PROBLEM DESCRIPTION:
Among the entries that follow, find the lines containing the string "shoulder" and copy them.

DATA FOR THE TASK:

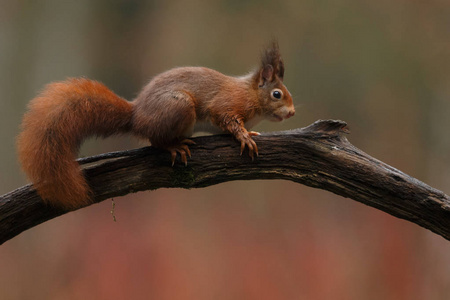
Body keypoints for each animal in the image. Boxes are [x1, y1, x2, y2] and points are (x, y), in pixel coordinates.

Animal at [16, 42, 296, 209]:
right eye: (277, 95)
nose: (293, 112)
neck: (250, 94)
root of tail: (136, 115)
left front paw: (250, 131)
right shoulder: (227, 105)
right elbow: (227, 119)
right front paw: (244, 136)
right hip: (179, 107)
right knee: (155, 140)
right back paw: (174, 147)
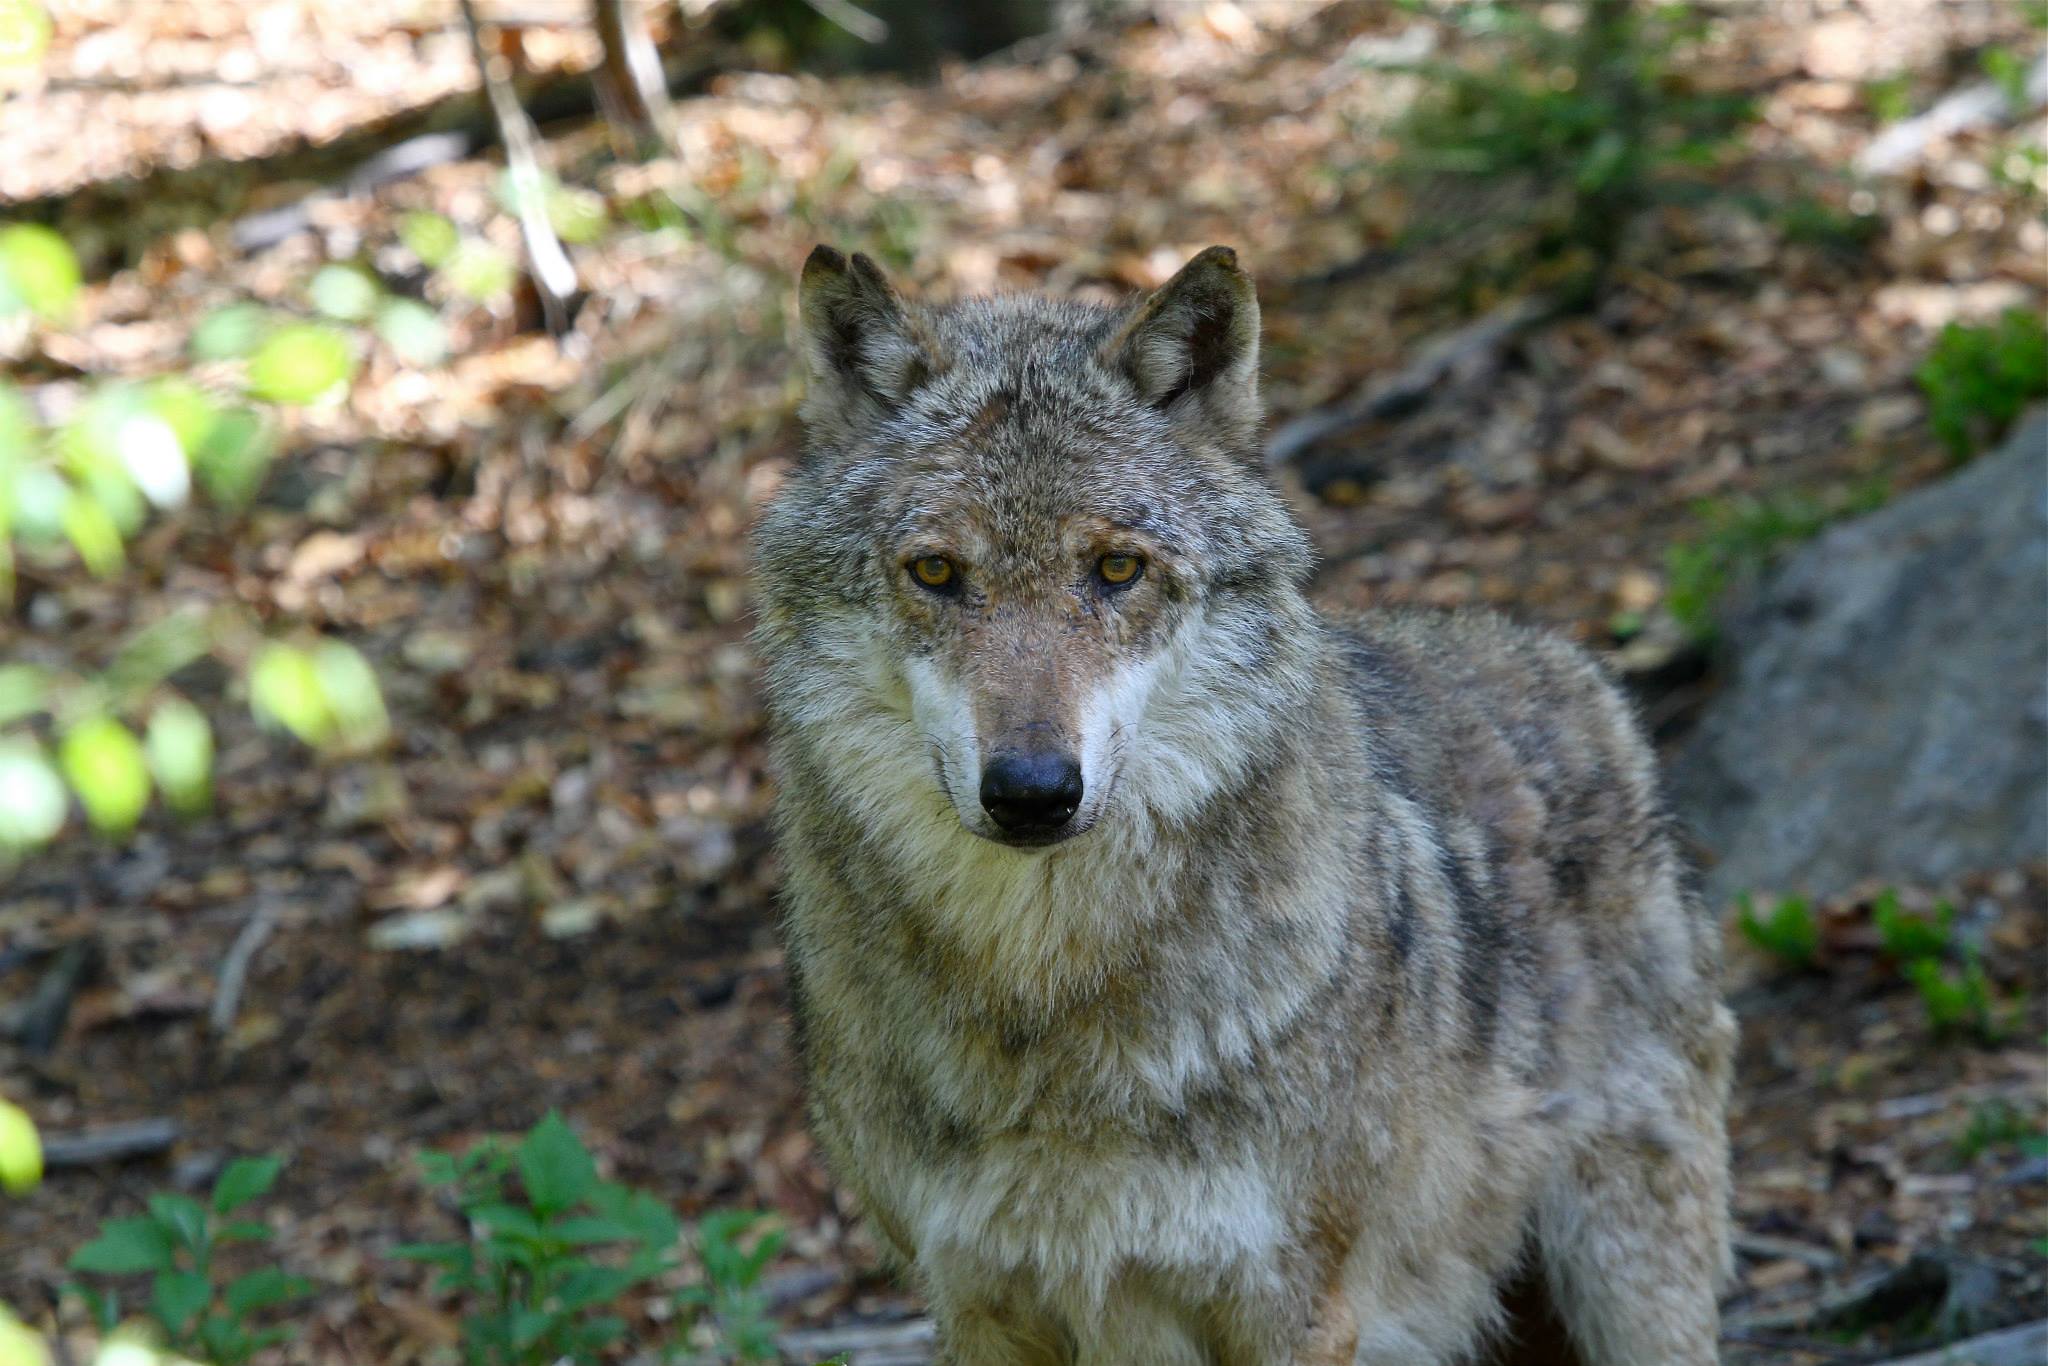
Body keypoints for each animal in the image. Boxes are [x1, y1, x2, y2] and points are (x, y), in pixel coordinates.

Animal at [752, 244, 1734, 1366]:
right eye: (935, 572)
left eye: (1117, 568)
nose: (1033, 791)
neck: (1044, 1010)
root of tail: (1585, 674)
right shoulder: (972, 1306)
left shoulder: (1291, 1304)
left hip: (1633, 1283)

PROBLEM SOLUTION:
right shoulder: (227, 105)
right shoulder: (972, 1306)
left shoulder: (1291, 1304)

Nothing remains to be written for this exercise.